The ability of the isolates to produce SEA, SEB, SEC, and SED and ETA, ETB, and TSST-1 was examined by using SET-RPLA, TST-RPLA, and EXT-RPLA test kits, respectively. Not all isolates harboring the genes expressed the respective toxins. The results were similar to the finding reported previously among S. aureus isolates from milk and milk products from Morocco [40]. The unconformed results between genotypes (by PCR) to phenotypes (by RPLA) could be due to the fact that toxin production of the bacteria can be affected by the growth conditions including temperature, pH, and water activity. The so-produced toxin levels might be lower than the detection limits of the immunoassay [40, 41]. Alternatively, the toxin gene may not be expressed due to mutation either in the coding region or in a regulatory region, for example, agr [42, 43]. No annotated data are available in the literature on association of the ability of toxin production and antibiograms of the S. aureus. Nevertheless, in this study, the frequency of toxin production is higher among the MRSA (48.86%) than the MSSA (30.55%) (P < 0.05).

There was no association between PFGE patterns with the MRSA and MSSA of the 92 Thai strains which conformed to the results reported elsewhere [44, 45]. However, PFGE patterns 21 and 22 of MRSA strains predominated among isolates from Prince of Songkla Hospital and Prasat Neurological Institute, that is, 32.5 and 27.8%, respectively. Among the 7 isolates of PFGE pattern 21 of Songkla that could produce enterotoxins, 6 strains (85.7%) produced SEA. All 7 isolates of PFGE type 22 of Prasat Neurological Institute isolates produced SEB.
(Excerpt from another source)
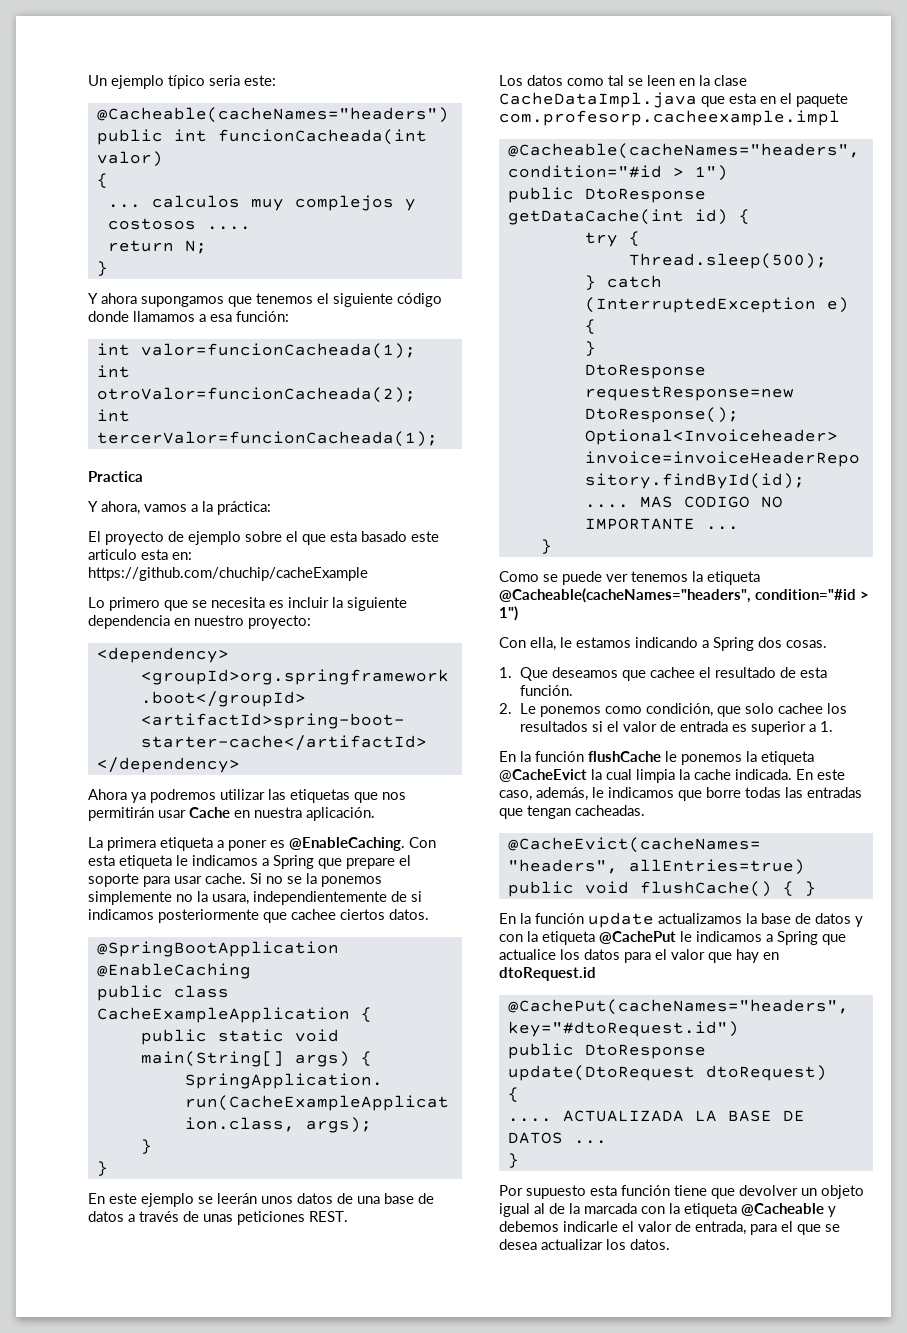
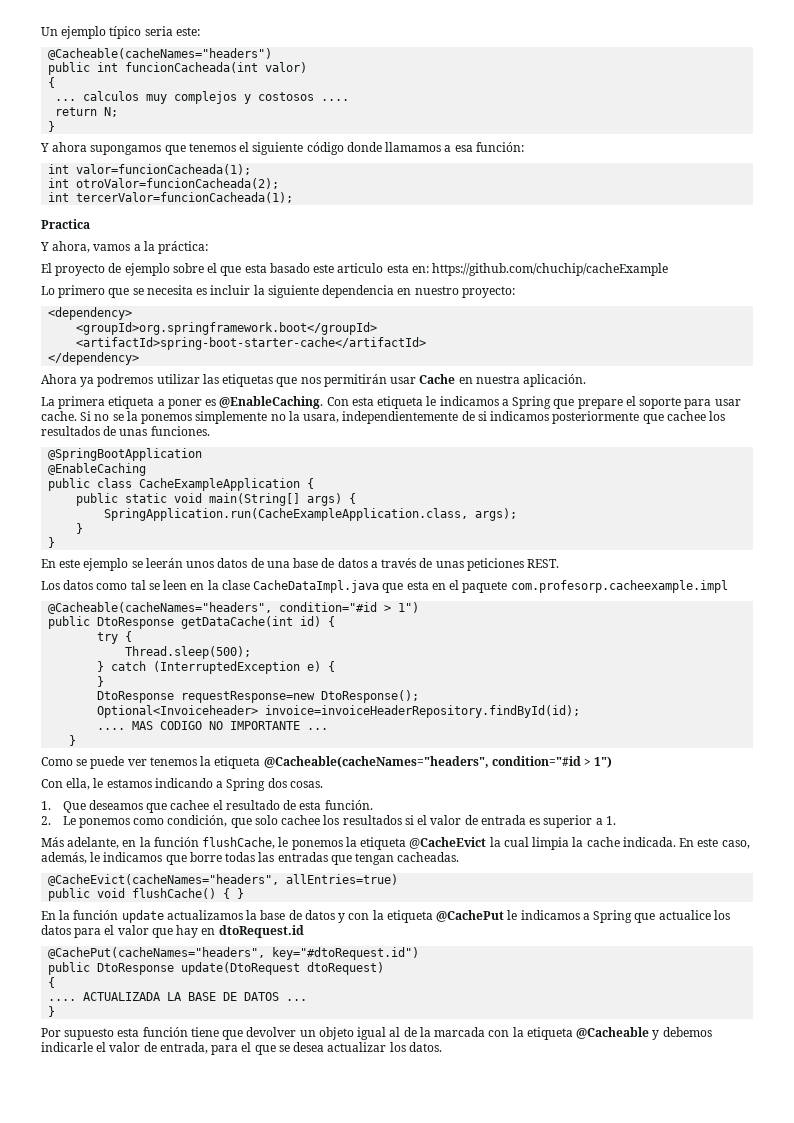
[340,909,429,920] ciertos datos. -> [709,411,726,421] [41,426,210,436] los resultados de unas funciones.
[499,751,661,762] En la función flushCache -> [41,837,276,849] Más adelante, en la función flushCache,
The polymorphism in the agr locus was first described by Ji et al. in 1997 [46]. To date, S. aureus isolates were classified into four different agr groups [25, 46]. In this study, all agr groups were found; large proportion (58.6%) of the isolates was agr group 1 which was similar to the data reported previously [16]. Moreover, majority (38/54 isolates, 70%) of the agr group 1 were MRSA which conformed also to the previous report [47]. However, it is noteworthy that isolates of the agr group 2 in this study carried more number of enterotoxins genes, and most of the toxin producing strains belonged to this agr group. The data were different from elsewhere which showed that most toxin producing S. aureus strains were either agr groups 3 [46] or 4 [48].

Biofilm formation contributes to bacterial pathogenesis and resistance to antibiotics and harsh environment. S. aureus isolates did form biofilms [28, 49]. More strains of MSSA produced biofilm compared to MRSA strains [28]. In this study, 72.83% of the S. aureus isolates formed biofilm but there was no association with their antibiotic patterns.

In conclusion, the results of this study provide insight information on molecular and phenotypic markers of S. aureus clinical isolates in Thailand which should be useful for future active surveillance that aimed to control a spread of existing antimicrobial resistant bacteria as well as early recognition of a newly emerged variant.